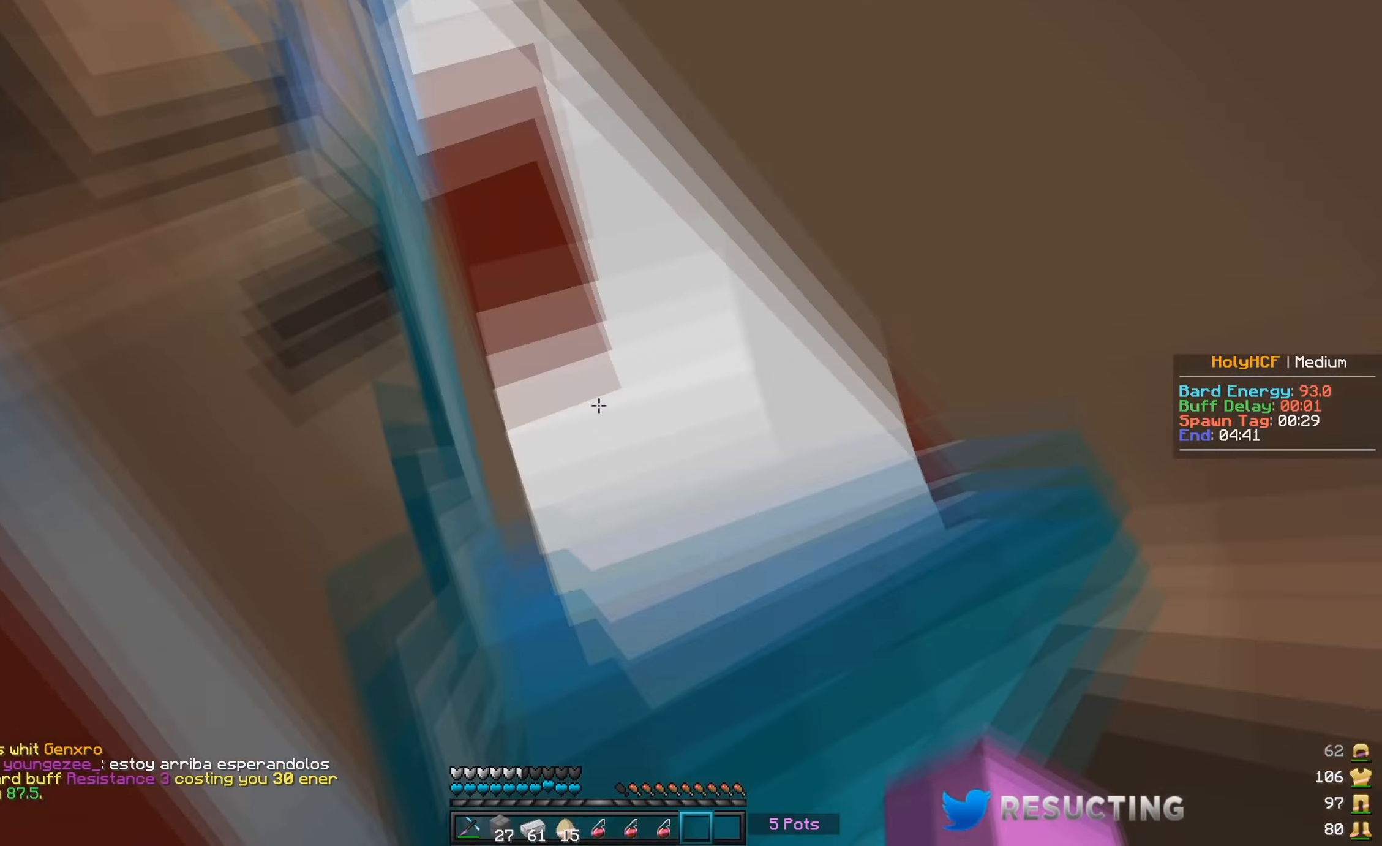
Gameplay with keyboard and mouse; each line is a JSON object with the keys and mouse buttons held at the frame after it. "events" lists presses ("down") and releases ("up") of "a", "d", "s", "w", "mouse_left" and "mouse_right" between this image and that frame as [ms after this image, input, new state], when the widget could be followed in between. "mouse_left", "mouse_right" = the "left", "right" buttons of the "mouse" list. No other keys are recorded. Fast repeated clicks can show as one long hold. Mouse movement is not recorded.
{"keys": ["w"], "mouse": [], "events": [[17, "mouse_right", "up"]]}
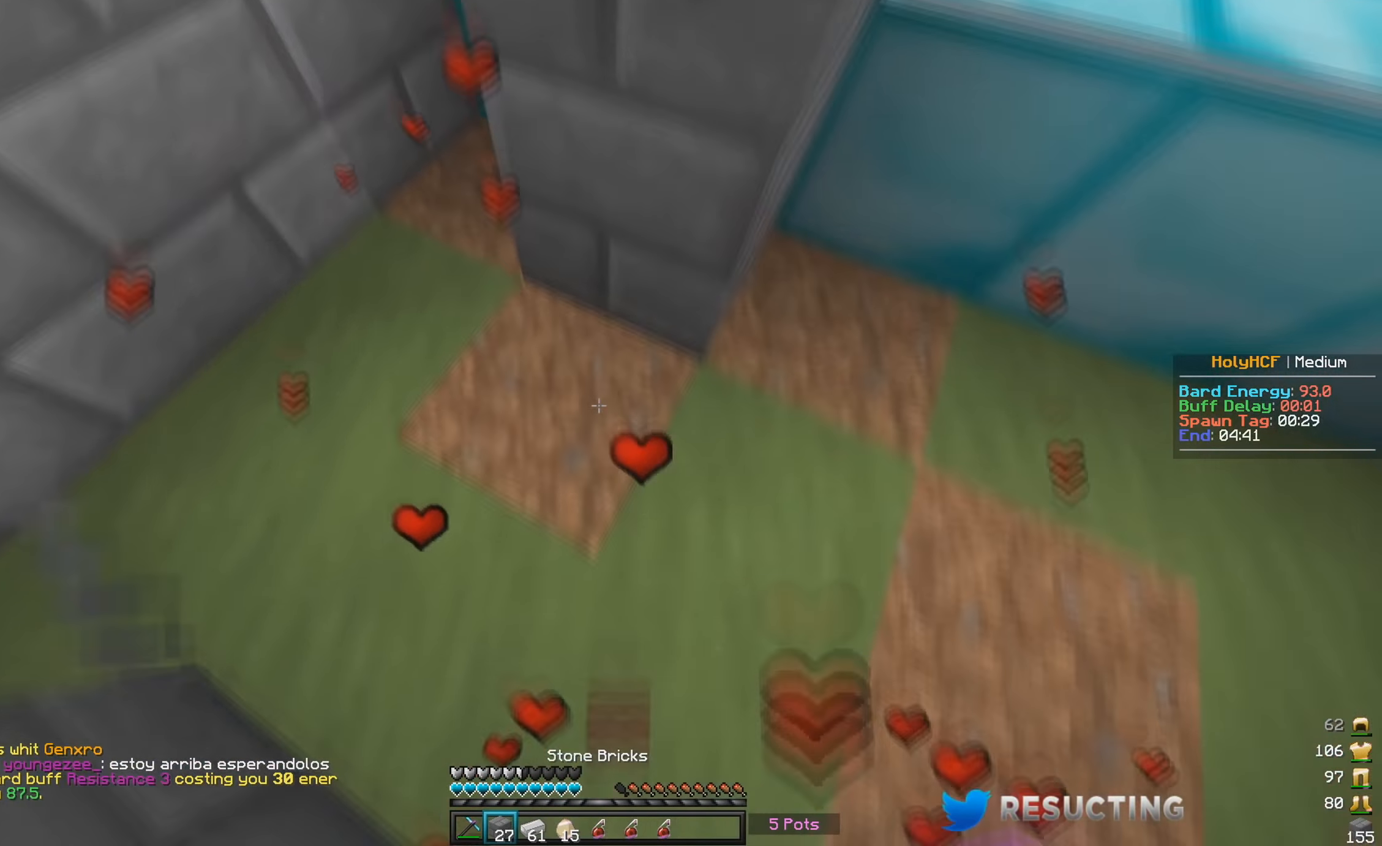
{"keys": ["d"], "mouse": ["right"], "events": [[233, "a", "down"], [283, "mouse_right", "down"], [333, "d", "down"], [350, "a", "up"], [417, "w", "up"]]}
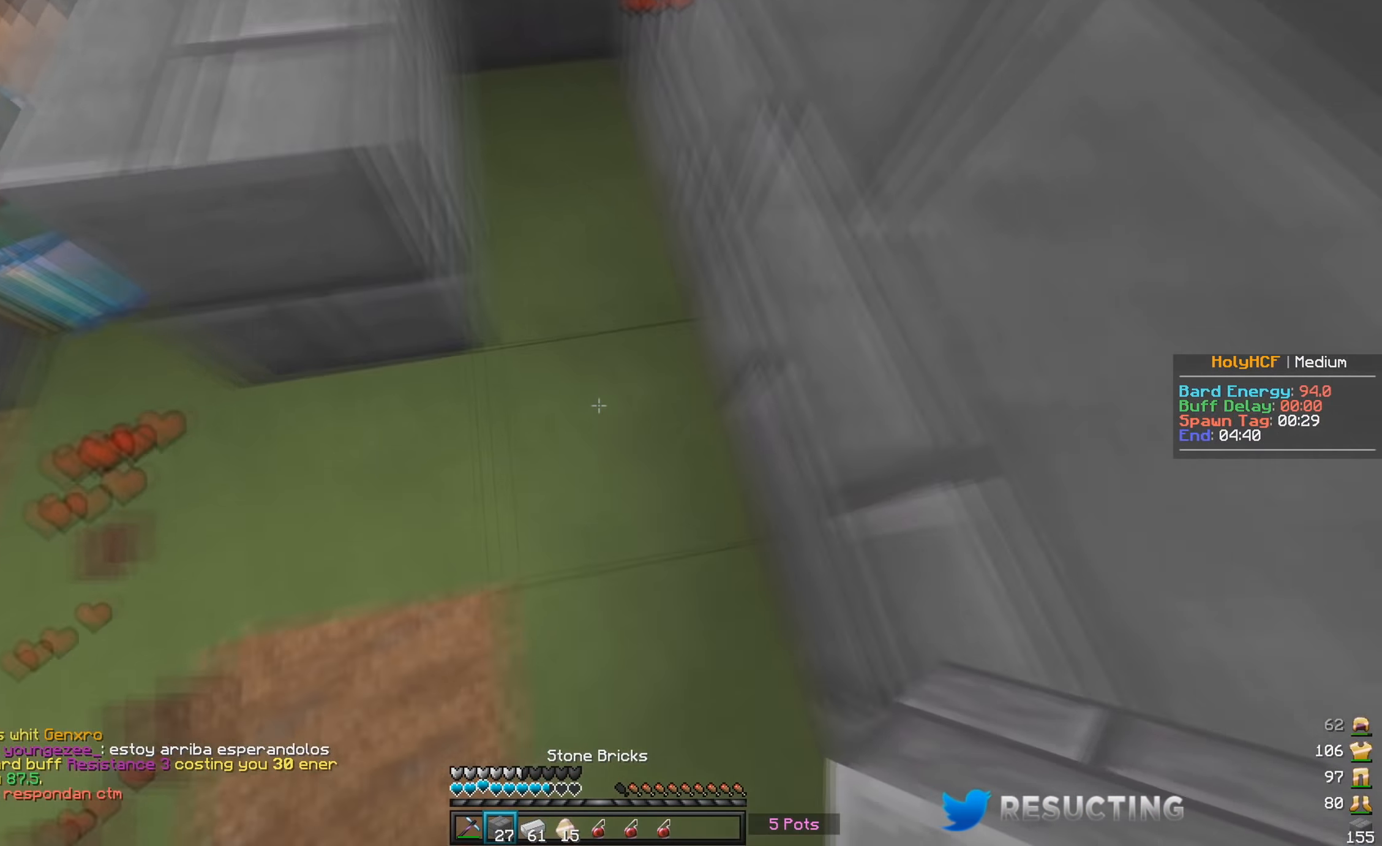
{"keys": ["s"], "mouse": [], "events": [[33, "mouse_right", "up"], [83, "mouse_right", "down"], [133, "s", "down"], [200, "a", "down"], [250, "d", "up"], [500, "a", "up"], [500, "mouse_right", "up"]]}
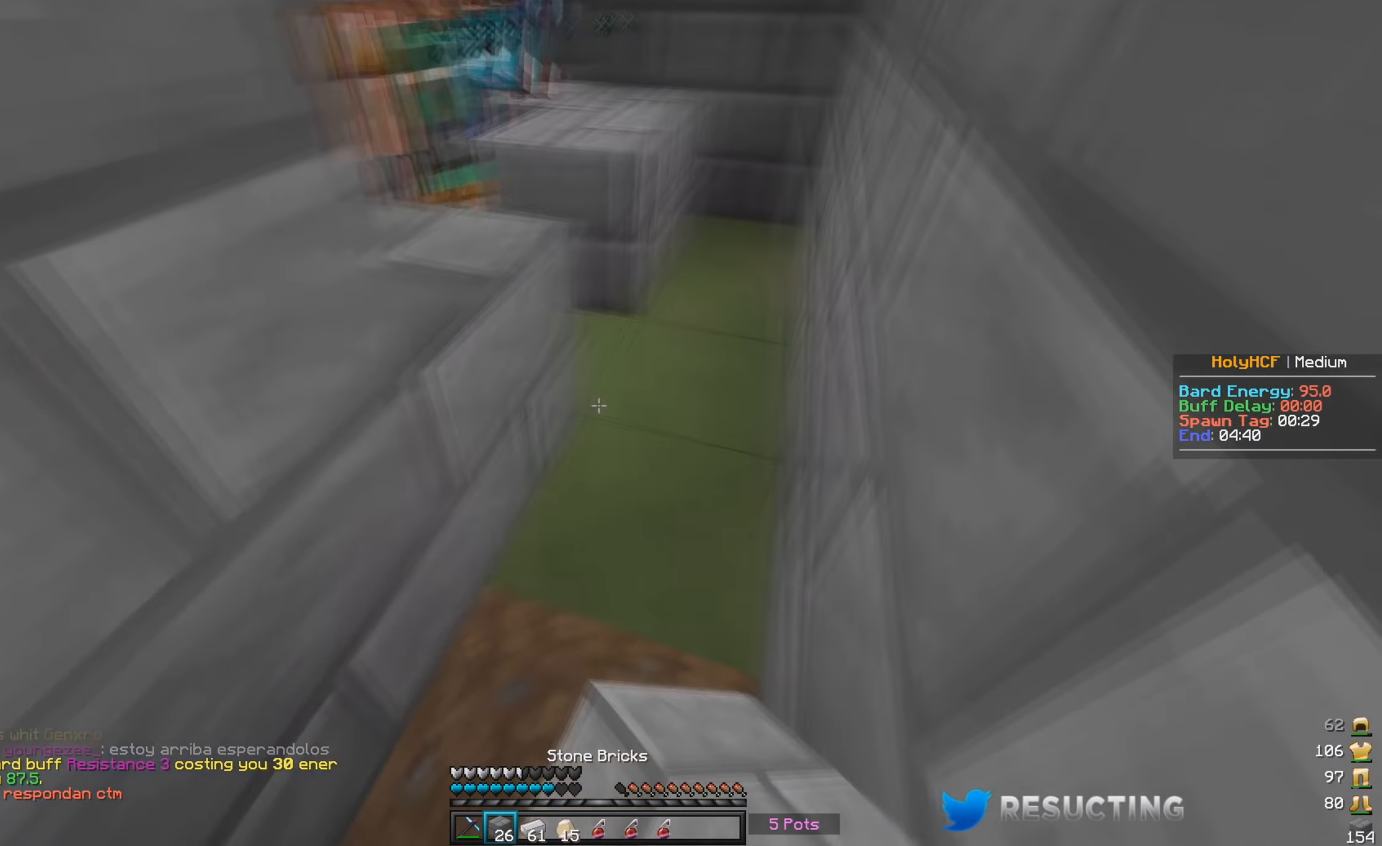
{"keys": [], "mouse": [], "events": [[50, "mouse_right", "down"], [233, "mouse_right", "up"], [333, "mouse_right", "down"], [450, "mouse_right", "up"], [483, "s", "up"]]}
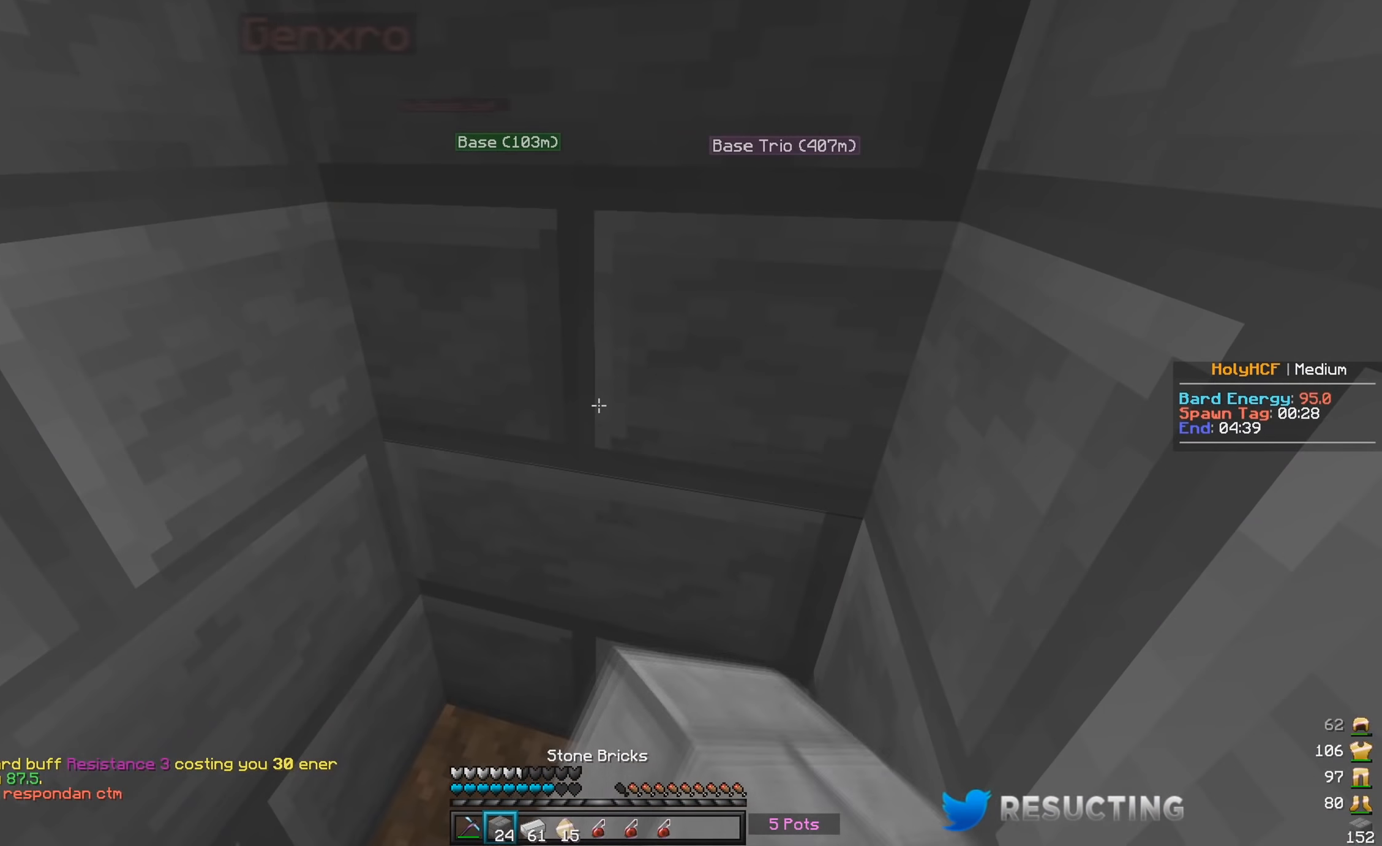
{"keys": [], "mouse": [], "events": []}
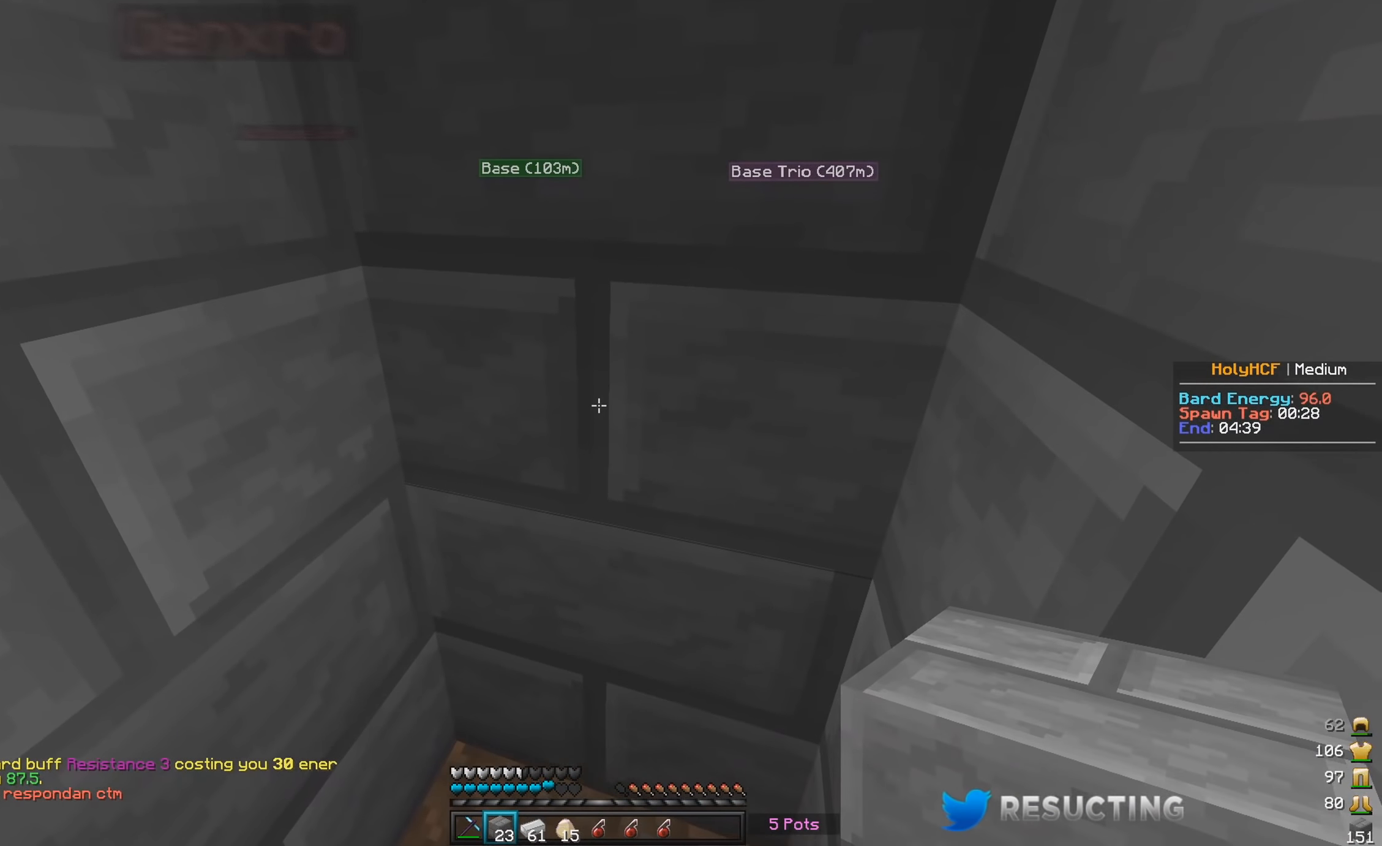
{"keys": [], "mouse": [], "events": []}
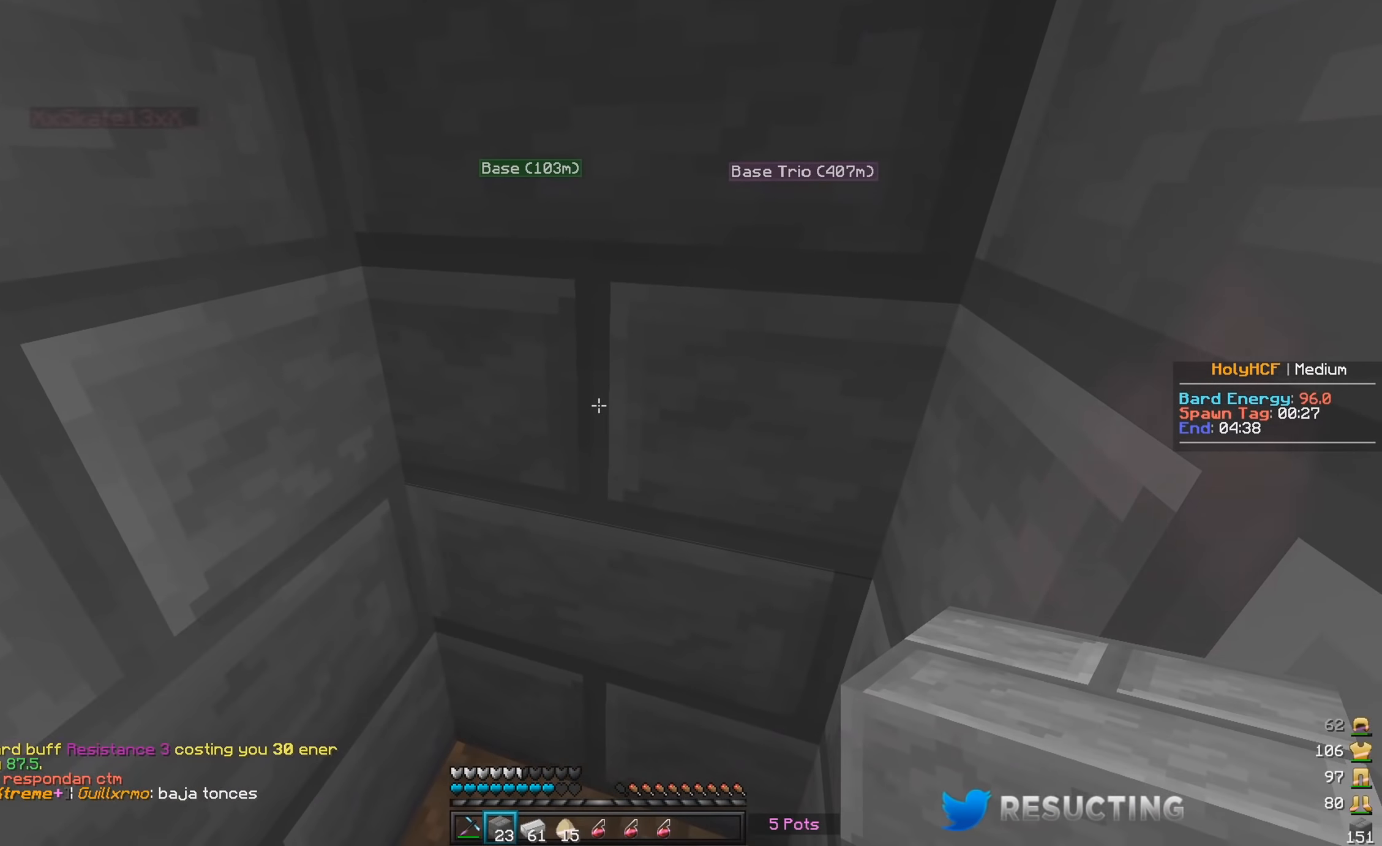
{"keys": [], "mouse": [], "events": []}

━━━━━━

> **PROBLEM TO WORK ON**
Print each entry above verbatim, pictures left out.

> **SOLUTION FOR THIS TASK**
Gameplay with keyboard and mouse; each line is a JSON object with the keys and mouse buttons held at the frame after it. "events" lists presses ("down") and releases ("up") of "a", "d", "s", "w", "mouse_left" and "mouse_right" between this image and that frame as [ms after this image, input, new state], when the widget could be followed in between. "mouse_left", "mouse_right" = the "left", "right" buttons of the "mouse" list. No other keys are recorded. Fast repeated clicks can show as one long hold. Mouse movement is not recorded.
{"keys": ["w"], "mouse": [], "events": [[17, "mouse_right", "up"]]}
{"keys": ["d"], "mouse": ["right"], "events": [[233, "a", "down"], [283, "mouse_right", "down"], [333, "d", "down"], [350, "a", "up"], [417, "w", "up"]]}
{"keys": ["s"], "mouse": [], "events": [[33, "mouse_right", "up"], [83, "mouse_right", "down"], [133, "s", "down"], [200, "a", "down"], [250, "d", "up"], [500, "a", "up"], [500, "mouse_right", "up"]]}
{"keys": [], "mouse": [], "events": [[50, "mouse_right", "down"], [233, "mouse_right", "up"], [333, "mouse_right", "down"], [450, "mouse_right", "up"], [483, "s", "up"]]}
{"keys": [], "mouse": [], "events": []}
{"keys": [], "mouse": [], "events": []}
{"keys": [], "mouse": [], "events": []}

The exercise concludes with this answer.